We downloaded the ClinVar database22 from the UCSC table browser on 08-Nov-2021. On this date, the database included 1,103,629 mutations, of which 984,981 were reported as SNVs. We excluded 147 genetic downstream and 1,067 genetic upstream transcript variants, 237 variants with no sequence alteration, 7091 that had no molecular consequence, 391 mutations that were mistakenly classified as SNVs, and 2052 mitochondrial mutations—remaining with 973,996 SNVs located in autosomal genes.

Next, we filtered the 98,513 SNVs reported to be clinically pathogenic by including any phrase that contained derivatives of the word “pathogenic” (e.g., “pathogenic”, “likely pathogenic”). In cases reported as “conflicting interpretations of pathogenicity”, the variant was included if at least one submitter reported this variant as pathogenic according to the ClinVar VCF file.

For the DNA base-editing analysis, we extracted the DNA sequence of each variant using Bedtool getfasta (hg38 reference genome). All 98,513 SNVs were included. For the RNA base-editing analysis, we used the isoform “MANE SELECT” as presented in ClinVar and the reported coordinates (column OrigName) of each variant, to extract the RNA sequence from the CDS FASTA file that was downloaded from the UCSC genome browser (http://genome.ucsc.edu)26 on 27-Mar-2022, as well as the reading frame of each variant (i.e., the 3-nucleotide codon sequence). We included only the 78,923 SNVs in which the data matched. For the first part of the RNA base-editing analysis, we further filtered the 78,835 SNVs located in coding regions of the genes: 47,423 missense, 29,784 nonsense, 551 synonymous, 930 initiator-codon variants, and 147 stop-lost variants (Fig. 1).

Amino-acid improvement

We created an algorithm for all the SNVs that cannot be reverted by direct A-to-G or T-to-C editing. The algorithm calculates the best option for substituting a mutant (deleterious) codon with a novel codon (not the reference one), by leveraging A-to-G and/or T-to-C editing. Each possible new AA is scored using a validated substitution prediction tool and compared to the deleterious AA score. In case of improvement, this editing option is considered. The algorithm prefers the best score with minimum exchanges when multiple editing improvement options are possible.

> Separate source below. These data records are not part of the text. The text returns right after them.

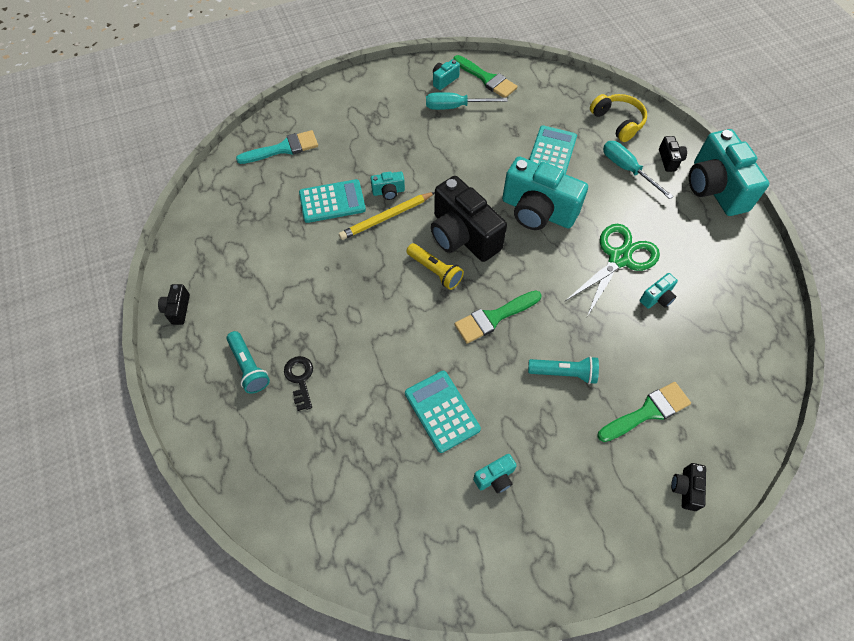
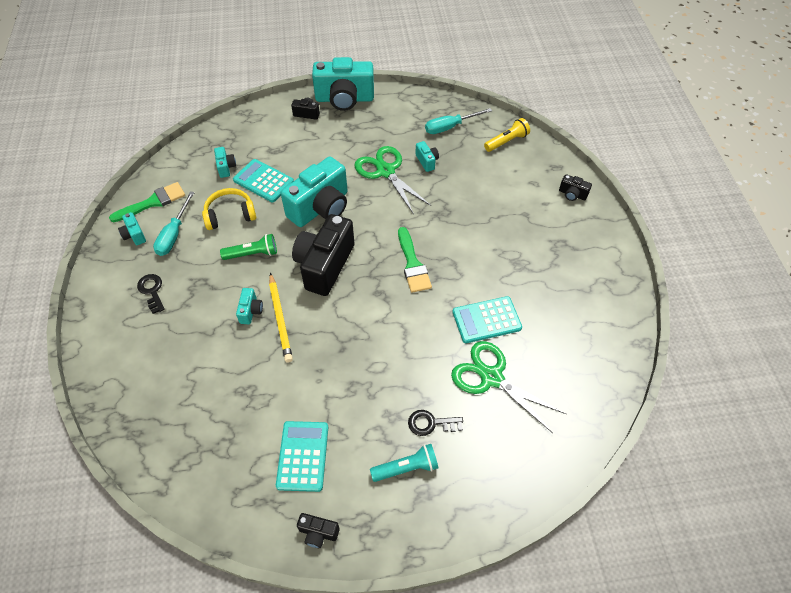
camera: 75 degrees left, 5 degrees down
(283, 148) = (147, 396): turquoise brush -> none
(332, 201) = (241, 361): turquoise calculator -> turquoise calculator (303, 456)
(367, 430) = (491, 377): none -> green scissors
(387, 114) = (152, 291): none -> black key
(435, 271) = (353, 294): yellow flashlight -> yellow flashlight (506, 141)
(455, 172) = (252, 254): none -> green flashlight
(462, 236) = (324, 265): black camera -> black camera turned 135 degrees clockwise
(495, 478) = (547, 298): turquoise camera -> turquoise camera (226, 167)
(564, 373) = (473, 233): turquoise flashlight -> none
(618, 122) = (253, 131): yellow headphones -> yellow headphones (230, 215)
(627, 169) = (304, 140): turquoise screwdriver -> turquoise screwdriver (450, 127)
(647, 412) = (514, 196): green brush -> none

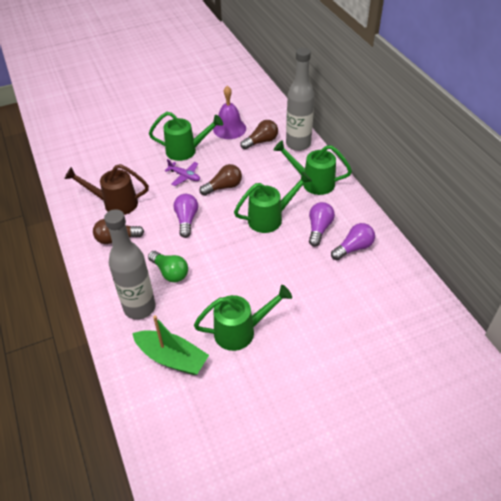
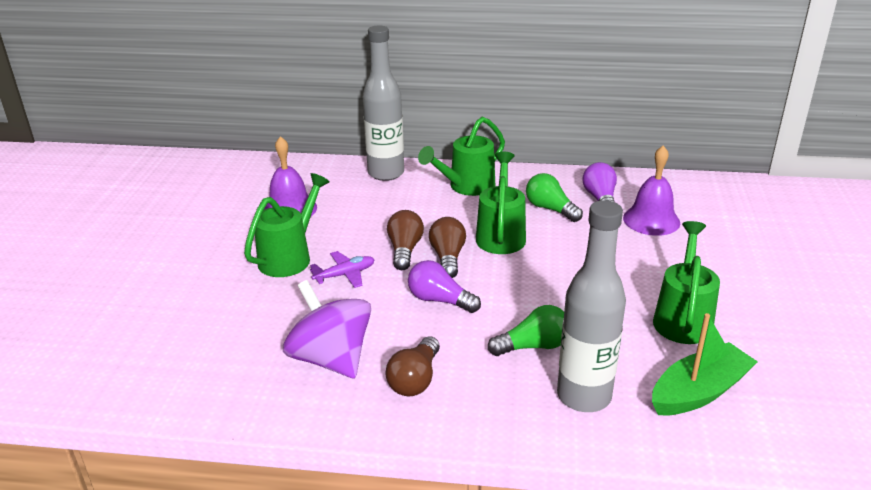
camera: 60 degrees left, 15 degrees down
(115, 203) = (331, 358): brown watering can -> purple spinning top
(261, 141) = (348, 195): brown light bulb -> brown light bulb (448, 257)
(319, 229) = (550, 209): purple light bulb -> green light bulb
(348, 282) = (651, 220): none -> purple bell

For this analysis, we excluded all the irrelevant variants (i.e., synonymous, initiator-codon variants, stop-lost, and G>A and T>C SNVs).

For a descriptive purpose, we first applied the BLOSUM62 substitution matrix29, which scores all AA substitution-possibilities on a scale of −4 to 11. We added to the results all the possible options to substitute a stop-codon with a novel AA, as stop-codons are not included in BLOSUM62. Then, for a more clinically relevant purpose, we applied the Sorting Intolerant from Tolerant (SIFT)30 prediction tool, known to evaluate the substitution effect on each protein by sequence homology and physical properties. The SIFT score ranges from 0.0 (deleterious) to 1.0 (tolerated), with a score between 0.0 and 0.05 considered very deleterious. Thus, for our clinical analysis, only a SIFT score above 0.05 was considered. In the same manner, as in BLOSUM62, we included by default any stop-codon substitution with a novel AA.

Gene expression by GTEx

The Genotype-Tissue Expression (GTEx) project was supported by the Common Fund of the Office of the Director of the National Institutes of Health, and by NCI, NHGRI, NHLBI, NIDA, NIMH, and NINDS. The data used for the analyses described in this manuscript were obtained from the GTEx Portal on 31-Jan-2023. We used this database to extract all the genes that are highly expressed (above 10 transcripts per million) in the liver but lowly expressed in all other tissues (average expression below 10 transcripts per million). The same was done for the brain. The list of genes and expression levels is available in the supplementary section.

Reporting summary

Further information on research design is available in the Nature Research Reporting Summary linked to this article.